PROBLEM TO SOLVE -
Starting at the line below holding "potted plant [1328,419,1397,524]" and stopping at the line holding "coffee table [19,219,142,280]", print every line exactly, both ends included, and leave the rest out.

*** DATA FOR THIS TASK Section Begins ***

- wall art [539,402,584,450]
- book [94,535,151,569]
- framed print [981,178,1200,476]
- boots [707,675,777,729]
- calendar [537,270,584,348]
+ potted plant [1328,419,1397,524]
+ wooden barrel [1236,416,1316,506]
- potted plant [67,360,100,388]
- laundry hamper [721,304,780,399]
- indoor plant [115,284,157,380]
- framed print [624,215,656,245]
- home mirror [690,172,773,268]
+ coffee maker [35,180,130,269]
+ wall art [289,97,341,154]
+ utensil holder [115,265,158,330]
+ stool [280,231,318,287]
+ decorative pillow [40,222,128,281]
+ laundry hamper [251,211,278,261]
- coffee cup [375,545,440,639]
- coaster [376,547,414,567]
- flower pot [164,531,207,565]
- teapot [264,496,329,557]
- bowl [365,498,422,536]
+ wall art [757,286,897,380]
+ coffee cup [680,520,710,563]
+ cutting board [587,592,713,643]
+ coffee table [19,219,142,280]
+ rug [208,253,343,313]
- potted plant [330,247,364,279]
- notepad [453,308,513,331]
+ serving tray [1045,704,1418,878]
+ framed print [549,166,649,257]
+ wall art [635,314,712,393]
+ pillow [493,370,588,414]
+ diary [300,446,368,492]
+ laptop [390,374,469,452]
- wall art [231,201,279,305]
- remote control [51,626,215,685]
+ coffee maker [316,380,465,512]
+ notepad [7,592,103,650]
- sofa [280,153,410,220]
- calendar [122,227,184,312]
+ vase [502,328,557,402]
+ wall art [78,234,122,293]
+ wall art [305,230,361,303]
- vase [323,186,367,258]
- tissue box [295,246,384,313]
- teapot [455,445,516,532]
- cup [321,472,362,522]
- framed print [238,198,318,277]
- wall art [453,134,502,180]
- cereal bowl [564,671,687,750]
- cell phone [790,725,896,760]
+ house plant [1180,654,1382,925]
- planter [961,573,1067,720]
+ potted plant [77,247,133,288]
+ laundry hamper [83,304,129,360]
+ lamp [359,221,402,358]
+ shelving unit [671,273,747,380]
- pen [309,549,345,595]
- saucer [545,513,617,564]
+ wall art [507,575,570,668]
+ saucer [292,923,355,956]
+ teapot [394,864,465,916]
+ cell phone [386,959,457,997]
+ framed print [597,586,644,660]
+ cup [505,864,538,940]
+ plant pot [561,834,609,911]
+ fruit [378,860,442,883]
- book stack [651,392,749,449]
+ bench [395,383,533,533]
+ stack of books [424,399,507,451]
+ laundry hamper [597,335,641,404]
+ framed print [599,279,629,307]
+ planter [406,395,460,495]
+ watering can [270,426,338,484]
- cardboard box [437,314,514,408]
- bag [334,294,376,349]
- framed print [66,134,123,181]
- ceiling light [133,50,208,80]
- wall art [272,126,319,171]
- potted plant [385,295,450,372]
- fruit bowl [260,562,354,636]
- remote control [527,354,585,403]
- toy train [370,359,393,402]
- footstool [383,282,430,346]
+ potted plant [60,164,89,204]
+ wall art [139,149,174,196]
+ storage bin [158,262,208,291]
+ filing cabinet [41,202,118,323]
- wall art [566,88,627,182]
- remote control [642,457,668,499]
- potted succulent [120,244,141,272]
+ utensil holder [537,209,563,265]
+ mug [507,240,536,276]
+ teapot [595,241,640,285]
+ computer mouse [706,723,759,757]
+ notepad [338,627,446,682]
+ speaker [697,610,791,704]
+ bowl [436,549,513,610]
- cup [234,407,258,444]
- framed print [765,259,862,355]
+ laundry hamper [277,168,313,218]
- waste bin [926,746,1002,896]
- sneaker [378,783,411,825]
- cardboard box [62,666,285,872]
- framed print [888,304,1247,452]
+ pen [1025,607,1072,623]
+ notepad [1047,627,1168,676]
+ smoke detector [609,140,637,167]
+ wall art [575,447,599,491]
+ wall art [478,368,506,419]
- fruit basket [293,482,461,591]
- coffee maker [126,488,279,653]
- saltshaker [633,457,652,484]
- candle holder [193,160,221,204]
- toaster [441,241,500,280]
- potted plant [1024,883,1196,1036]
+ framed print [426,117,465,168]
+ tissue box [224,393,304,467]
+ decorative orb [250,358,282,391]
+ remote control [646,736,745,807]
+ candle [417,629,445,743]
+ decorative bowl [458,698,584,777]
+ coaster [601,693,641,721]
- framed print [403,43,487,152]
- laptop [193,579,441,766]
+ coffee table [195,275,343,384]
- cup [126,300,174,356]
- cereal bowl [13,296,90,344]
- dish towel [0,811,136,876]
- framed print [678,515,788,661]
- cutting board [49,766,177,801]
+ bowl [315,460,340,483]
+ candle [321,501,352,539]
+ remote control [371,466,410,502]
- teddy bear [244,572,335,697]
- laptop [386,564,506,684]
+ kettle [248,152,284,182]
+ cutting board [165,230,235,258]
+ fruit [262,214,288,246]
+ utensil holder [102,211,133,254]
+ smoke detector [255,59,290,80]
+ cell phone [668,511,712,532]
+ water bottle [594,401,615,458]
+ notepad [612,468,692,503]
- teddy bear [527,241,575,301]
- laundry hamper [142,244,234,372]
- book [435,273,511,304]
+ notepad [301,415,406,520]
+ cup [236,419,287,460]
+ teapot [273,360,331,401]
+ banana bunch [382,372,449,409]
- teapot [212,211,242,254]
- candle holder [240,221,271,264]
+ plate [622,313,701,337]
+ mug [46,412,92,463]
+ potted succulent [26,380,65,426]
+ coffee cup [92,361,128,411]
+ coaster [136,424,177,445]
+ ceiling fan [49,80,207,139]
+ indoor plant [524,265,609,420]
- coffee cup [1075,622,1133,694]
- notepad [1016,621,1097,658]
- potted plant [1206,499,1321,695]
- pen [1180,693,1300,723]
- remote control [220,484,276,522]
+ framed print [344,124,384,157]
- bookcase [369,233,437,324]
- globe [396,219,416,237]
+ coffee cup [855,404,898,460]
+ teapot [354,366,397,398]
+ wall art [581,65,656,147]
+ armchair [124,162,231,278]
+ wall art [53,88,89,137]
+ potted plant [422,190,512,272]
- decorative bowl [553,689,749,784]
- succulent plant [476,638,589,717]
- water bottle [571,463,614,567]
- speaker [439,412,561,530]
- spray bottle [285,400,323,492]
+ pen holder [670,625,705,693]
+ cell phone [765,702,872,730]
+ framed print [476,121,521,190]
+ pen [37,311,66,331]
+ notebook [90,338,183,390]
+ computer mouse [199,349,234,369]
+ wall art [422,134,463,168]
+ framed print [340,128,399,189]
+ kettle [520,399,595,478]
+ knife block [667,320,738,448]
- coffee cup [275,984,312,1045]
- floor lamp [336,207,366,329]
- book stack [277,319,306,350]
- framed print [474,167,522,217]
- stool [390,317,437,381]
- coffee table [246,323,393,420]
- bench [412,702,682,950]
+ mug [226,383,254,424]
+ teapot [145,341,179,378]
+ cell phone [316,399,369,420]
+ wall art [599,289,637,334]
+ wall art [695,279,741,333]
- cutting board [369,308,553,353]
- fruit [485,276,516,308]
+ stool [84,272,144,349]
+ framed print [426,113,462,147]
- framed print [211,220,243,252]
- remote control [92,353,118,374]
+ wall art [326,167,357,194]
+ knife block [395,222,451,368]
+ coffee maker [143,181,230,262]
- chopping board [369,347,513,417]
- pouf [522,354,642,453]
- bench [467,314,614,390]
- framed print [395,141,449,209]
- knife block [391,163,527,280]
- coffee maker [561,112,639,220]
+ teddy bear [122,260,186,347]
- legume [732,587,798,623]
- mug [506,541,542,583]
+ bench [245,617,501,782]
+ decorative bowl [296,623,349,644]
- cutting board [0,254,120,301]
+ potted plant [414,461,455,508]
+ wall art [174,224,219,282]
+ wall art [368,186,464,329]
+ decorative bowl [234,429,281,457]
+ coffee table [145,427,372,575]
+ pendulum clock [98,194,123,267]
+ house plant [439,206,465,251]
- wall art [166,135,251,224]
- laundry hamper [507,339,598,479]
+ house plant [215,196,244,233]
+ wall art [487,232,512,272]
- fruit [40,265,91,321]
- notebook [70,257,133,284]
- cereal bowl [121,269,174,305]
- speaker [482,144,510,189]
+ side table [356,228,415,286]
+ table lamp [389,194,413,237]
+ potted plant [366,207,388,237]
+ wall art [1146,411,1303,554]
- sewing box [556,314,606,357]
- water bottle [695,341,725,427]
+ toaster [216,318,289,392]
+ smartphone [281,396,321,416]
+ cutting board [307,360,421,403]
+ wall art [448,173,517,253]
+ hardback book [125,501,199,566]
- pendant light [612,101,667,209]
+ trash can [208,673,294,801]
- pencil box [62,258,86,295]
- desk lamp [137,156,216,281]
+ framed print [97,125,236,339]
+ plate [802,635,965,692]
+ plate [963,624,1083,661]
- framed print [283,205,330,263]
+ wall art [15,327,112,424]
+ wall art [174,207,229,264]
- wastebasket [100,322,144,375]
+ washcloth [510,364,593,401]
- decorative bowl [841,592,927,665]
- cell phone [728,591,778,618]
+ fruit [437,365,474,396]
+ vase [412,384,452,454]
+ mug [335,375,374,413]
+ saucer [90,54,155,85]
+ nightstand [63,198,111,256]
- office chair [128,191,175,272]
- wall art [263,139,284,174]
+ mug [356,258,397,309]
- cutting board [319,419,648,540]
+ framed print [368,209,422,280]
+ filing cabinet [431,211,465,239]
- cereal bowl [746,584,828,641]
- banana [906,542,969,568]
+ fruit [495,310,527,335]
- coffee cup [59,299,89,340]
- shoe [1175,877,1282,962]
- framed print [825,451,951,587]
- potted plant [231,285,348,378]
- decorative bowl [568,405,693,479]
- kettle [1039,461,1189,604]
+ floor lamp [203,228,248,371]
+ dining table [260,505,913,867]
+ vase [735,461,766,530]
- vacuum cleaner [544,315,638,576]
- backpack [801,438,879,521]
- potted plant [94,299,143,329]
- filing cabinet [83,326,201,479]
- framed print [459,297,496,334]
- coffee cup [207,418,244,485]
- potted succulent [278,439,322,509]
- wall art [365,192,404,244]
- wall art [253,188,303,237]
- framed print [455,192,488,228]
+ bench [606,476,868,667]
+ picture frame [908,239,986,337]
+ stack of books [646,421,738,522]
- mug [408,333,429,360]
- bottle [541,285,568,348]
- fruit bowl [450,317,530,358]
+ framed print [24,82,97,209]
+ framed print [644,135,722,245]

*** DATA FOR THIS TASK Section Ends ***

TASK SOLUTION -
+ potted plant [1328,419,1397,524]
+ wooden barrel [1236,416,1316,506]
- potted plant [67,360,100,388]
- laundry hamper [721,304,780,399]
- indoor plant [115,284,157,380]
- framed print [624,215,656,245]
- home mirror [690,172,773,268]
+ coffee maker [35,180,130,269]
+ wall art [289,97,341,154]
+ utensil holder [115,265,158,330]
+ stool [280,231,318,287]
+ decorative pillow [40,222,128,281]
+ laundry hamper [251,211,278,261]
- coffee cup [375,545,440,639]
- coaster [376,547,414,567]
- flower pot [164,531,207,565]
- teapot [264,496,329,557]
- bowl [365,498,422,536]
+ wall art [757,286,897,380]
+ coffee cup [680,520,710,563]
+ cutting board [587,592,713,643]
+ coffee table [19,219,142,280]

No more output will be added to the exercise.